El día de hoy hizo más calor que ayer
y yo me siento realmente insoportable,
realmente aquejado, realmente tonto.
Cómo fui yo,
erudito de mi propia vida,
confeccionista de mi propio destino,
arquitecto de mi vigesimocuarta casa,
a quedarme encerrado otra vez
en este cementerio de sueños y naves espaciales.
Cómo fui a permitirme permanecer un segundo más
en estas arenas punzantes y movedizas que
—aunque bien acompañadas—
se me aferran al hueso y lo van carcomiendo
hasta dejarme esta sensación inequívoca de desahucio.
Ah,
pero me levanto
y no veo ventanas
ni rayos de sol
ni trompetas en el viento,
solo un calor sofocante que viene desde la habitación de arriba
y oprime mis pies sobre el suelo.
Los colores,
de entre tantos colores,
se han seleccionado en breves combinaciones de verdes.

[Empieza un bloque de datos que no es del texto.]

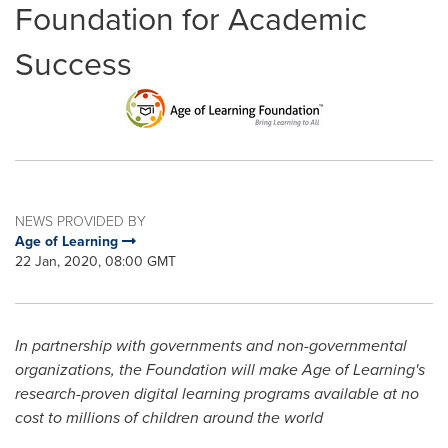
Foundation for Academic
Success
NEWS PROVIDED BY
Age of Learning
22 Jan, 2020, 08:00 GMT
In partnership with governments and non-governmental
organizations, the Foundation will
make Age of Learning's
research-proven digital learning programs available
at no
cost to millions of children around the world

Si tan solo el verde se extendiera hasta mis brazos
y me sepultara en el paisaje.
He caminado entre los pasillos
buscando nuevamente las llaves de mi casa,
pero las telarañas de mi cabeza no me dejan avanzar.
Y mis gatos, los únicos espectadores de mi perjurio.
Mis pobres gatos desalimentados
me bufan cuando intento acercarme a buscar
un ligero atisbo de familiaridad.
No,
ya no pertenezco a este sitio
y cuanto más ajeno más me aferro a los muros,
pero yo, realmente sufrido,
realmente distante, realmente egoísta,
me he hecho la peor jugarreta que cualquier hombre podría hacer.
No he aprendido a estar solo.
No sé para que publico, de todas formas no ves mis indirectas.